Koans
1. What was your face before you were born?
This question from Hakuin Zenji is often the first barrier in Rinzai Zen. It asks the practitioner to look prior to identity, memory, and form. It points not to a physical face but to the fundamental, unborn source of awareness itself—one’s original nature. No intellectual answer suffices; the koan demands a dropping away of the thinking mind to realize what is present before and after all coming and going.
2. What is it that is not a thing, not the mind, and not the Buddha?
This koan systematically strips away every possible conceptual handle. It negates the external world (not a thing), the internal world (not the mind), and even the highest spiritual ideal (not the Buddha). It leaves the mind nowhere to stand, forcing a leap into the unnameable, immediate reality that precedes all categories. It points directly to absolute suchness, free of all designation.
3. Mu (Joshu’s Dog) = Neti Neti
A monk asked Joshu (Zhaozhou), “Does a dog have Buddha-nature or not?” Joshu replied, “Mu.” This “Mu”—meaning “No,” “Without,” or “Nothing”—is perhaps the most famous koan in Zen. It is not a doctrinal contradiction but a sword that cuts through the very duality of “has” and “has not.” To realize Mu is to become one with the undivided reality before the question arises.
4. Joshu’s Cypress Tree
A monk asked, “What is the meaning of the Patriarch’s coming from the West?” (i.e., what is the essence of Bodhidharma’s teaching?). Joshu said, “The cypress tree in the garden.” The answer is not symbolic. It points to the utter suchness of things, exactly as they are. The entire teaching is manifest right here—in the tree, the garden, the asking itself—when the seeking mind comes to rest.
5. Hyakujo’s Fox
An old Zen story tells of a monk who, when asked if an enlightened person falls under the law of cause and effect, answered “No.” For this, he was reborn for five hundred lifetimes as a fox. He later appears to Hyakujo and asks for release. Hyakujo gives the turning word: the enlightened person does not *ignore* cause and effect; he is *one with* it. This koan clarifies the subtle trap of nihilistic emptiness and reveals true freedom within the seamless flow of the phenomenal world.
6. The Sound of One Hand
Hakuin Zenji devised this koan: “What is the sound of one hand clapping?” It directs attention away from dualistic perception (two hands meeting) to the single, undivided source of all experience. Listening for a sound that cannot be heard by the ear, the mind exhausts its usual pathways and may open to the silent, vibrant reality that is one’s own true nature, prior to all opposition.
7. Seizei’s Poverty
A monk named Seizei said to Sozan, “I am utterly destitute. Will you give me sustenance?” Sozan called out, “Seizei!” Seizei immediately replied, “Yes, Master?” Sozan said, “You have finished three cups of the finest wine in China, and still you say you have not yet moistened your lips.” This koan exposes the spiritual poverty of seeking something outside oneself. Sozan points directly to the richness of the responsive, aware nature that Seizei already is and has always been.
8. Killing the Buddha
Linji said, “If you meet the Buddha on the road, kill him.” This is the ultimate iconoclasm. Any Buddha conceived of as an external object, goal, or concept becomes a hindrance to one’s own direct realization. To “kill” that Buddha is to destroy the last subtle attachment to holiness and stand utterly free, relying on nothing outside one’s own true mind.
9. Gutei’s Finger
Whenever Gutei was asked about Zen, he simply raised one finger. A boy attendant began imitating him. One day Gutei called the boy over, suddenly produced a knife, cut off the boy’s finger, and shouted as the boy ran away crying. Gutei called him back, and as the boy turned, Gutei raised his own finger. In that moment, the boy was enlightened. The koan demonstrates that the finger is not the teaching; the direct, non-conceptual experience that the finger *points from* is. Gutei’s drastic act severed the boy’s imitation and forced a genuine awakening.

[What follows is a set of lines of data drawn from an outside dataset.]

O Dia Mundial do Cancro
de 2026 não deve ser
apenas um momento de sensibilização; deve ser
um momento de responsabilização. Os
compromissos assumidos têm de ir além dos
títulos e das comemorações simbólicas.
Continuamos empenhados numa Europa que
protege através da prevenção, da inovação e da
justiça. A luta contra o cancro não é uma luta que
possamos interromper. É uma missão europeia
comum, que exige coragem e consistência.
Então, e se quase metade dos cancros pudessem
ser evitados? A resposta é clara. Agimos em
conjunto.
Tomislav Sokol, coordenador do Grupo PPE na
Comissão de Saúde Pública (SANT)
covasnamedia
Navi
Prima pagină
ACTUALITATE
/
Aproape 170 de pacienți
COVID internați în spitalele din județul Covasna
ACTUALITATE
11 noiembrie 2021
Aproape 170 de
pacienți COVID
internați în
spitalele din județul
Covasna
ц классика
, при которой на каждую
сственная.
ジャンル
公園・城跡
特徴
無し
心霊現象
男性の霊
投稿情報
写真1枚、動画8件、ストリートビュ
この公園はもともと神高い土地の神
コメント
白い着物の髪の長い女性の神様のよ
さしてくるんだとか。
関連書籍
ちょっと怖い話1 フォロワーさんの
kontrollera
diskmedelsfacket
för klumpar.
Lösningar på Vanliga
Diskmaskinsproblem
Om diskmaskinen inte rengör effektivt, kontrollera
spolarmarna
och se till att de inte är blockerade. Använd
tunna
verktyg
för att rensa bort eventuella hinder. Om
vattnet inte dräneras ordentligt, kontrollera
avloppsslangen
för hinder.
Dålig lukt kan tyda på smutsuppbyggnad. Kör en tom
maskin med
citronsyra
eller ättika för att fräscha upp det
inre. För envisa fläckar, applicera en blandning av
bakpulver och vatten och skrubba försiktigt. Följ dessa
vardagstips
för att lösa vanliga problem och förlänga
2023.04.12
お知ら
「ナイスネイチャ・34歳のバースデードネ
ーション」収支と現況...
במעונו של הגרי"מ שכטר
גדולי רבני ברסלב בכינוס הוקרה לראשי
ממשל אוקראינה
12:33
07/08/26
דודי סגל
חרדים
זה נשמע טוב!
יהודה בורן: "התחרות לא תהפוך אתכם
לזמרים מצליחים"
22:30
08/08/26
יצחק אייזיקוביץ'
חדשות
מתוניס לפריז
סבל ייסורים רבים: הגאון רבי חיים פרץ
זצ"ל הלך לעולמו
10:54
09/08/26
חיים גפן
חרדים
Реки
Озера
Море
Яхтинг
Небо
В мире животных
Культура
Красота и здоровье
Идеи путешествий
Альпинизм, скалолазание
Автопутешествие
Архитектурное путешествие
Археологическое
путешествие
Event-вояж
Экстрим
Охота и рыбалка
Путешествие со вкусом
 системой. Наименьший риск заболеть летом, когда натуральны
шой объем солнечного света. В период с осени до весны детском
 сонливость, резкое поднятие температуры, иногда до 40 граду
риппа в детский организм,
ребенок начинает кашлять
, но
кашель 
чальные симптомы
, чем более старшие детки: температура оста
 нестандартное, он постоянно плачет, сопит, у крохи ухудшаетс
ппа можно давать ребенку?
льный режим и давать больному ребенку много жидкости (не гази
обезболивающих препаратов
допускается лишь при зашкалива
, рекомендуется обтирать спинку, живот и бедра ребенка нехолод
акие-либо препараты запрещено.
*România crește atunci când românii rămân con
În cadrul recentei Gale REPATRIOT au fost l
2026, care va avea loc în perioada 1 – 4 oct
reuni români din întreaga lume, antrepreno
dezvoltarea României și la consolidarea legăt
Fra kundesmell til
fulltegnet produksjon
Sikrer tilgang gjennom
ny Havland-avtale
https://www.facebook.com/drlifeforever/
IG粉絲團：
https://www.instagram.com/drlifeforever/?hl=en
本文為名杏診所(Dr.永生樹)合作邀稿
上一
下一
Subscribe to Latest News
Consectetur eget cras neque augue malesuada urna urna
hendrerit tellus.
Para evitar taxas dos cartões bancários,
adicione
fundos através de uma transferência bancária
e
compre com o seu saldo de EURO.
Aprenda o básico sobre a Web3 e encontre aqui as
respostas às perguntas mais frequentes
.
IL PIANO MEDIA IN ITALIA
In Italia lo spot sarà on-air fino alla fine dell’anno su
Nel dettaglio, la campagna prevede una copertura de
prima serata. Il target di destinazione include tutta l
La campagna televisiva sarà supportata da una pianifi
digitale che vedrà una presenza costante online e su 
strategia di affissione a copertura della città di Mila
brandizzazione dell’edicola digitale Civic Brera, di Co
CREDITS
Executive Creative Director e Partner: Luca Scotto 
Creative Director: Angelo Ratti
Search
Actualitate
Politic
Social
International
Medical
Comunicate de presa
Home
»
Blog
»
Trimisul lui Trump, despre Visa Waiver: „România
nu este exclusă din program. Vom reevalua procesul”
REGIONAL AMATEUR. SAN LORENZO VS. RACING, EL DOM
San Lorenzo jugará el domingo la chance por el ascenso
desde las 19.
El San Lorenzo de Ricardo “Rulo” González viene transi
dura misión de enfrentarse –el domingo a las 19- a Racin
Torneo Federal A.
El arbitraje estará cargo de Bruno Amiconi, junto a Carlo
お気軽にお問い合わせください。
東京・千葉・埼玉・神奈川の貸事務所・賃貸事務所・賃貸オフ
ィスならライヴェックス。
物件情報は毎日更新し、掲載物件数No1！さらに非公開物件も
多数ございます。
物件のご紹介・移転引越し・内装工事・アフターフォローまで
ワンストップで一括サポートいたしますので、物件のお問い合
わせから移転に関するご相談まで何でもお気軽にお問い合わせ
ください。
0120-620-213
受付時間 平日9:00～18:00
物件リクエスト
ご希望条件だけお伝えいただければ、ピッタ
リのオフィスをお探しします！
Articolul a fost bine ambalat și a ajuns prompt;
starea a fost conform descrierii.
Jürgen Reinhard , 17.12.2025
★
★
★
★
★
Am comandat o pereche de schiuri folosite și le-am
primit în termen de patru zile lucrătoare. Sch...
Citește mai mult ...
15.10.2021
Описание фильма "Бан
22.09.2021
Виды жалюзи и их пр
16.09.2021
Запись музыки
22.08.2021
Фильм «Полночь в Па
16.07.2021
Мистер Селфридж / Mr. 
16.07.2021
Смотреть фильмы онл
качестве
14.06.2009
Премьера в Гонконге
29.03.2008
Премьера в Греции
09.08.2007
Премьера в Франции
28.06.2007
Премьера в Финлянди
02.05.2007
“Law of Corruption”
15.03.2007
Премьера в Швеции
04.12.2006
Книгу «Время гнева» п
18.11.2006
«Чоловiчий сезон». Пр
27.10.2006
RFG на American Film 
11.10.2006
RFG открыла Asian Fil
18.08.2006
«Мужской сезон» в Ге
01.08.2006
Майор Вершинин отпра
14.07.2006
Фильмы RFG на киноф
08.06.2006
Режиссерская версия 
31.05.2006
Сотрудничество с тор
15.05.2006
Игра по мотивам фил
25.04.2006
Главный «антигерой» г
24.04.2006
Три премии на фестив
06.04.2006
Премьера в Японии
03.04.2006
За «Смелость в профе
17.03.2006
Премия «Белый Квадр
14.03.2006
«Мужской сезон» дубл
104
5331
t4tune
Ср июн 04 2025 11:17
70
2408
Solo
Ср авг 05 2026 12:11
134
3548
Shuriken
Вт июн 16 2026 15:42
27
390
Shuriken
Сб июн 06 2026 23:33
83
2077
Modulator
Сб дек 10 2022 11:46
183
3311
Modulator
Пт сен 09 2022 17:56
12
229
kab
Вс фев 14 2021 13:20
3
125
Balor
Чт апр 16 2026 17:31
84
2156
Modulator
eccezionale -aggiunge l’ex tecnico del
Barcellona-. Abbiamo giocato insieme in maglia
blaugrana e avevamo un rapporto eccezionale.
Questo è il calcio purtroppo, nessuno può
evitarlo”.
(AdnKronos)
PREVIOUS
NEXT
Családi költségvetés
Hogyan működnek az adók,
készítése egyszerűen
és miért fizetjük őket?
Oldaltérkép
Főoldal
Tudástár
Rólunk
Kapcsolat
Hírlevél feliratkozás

10. Nansen Cuts the Cat in Two
A dispute broke out in the monastery over a cat. Nansen, holding up the cat, said, “If any of you can say a word of Zen, I will spare the cat. If you cannot, I will cut it in two.” No one could answer, so Nansen cut the cat. Later, he told Joshu what happened. Joshu immediately took off his sandals, placed them on his head, and walked out. Nansen said, “If you had been there, the cat would have been saved.” The koan embodies the life-and-death urgency of Zen. Nansen’s action is the ultimate demand for a demonstration beyond words. Joshu’s absurd, symbolic gesture—wearing shoes on his head—is a wordless “word” that completely transcends the deadly duality of life and death, saving and killing.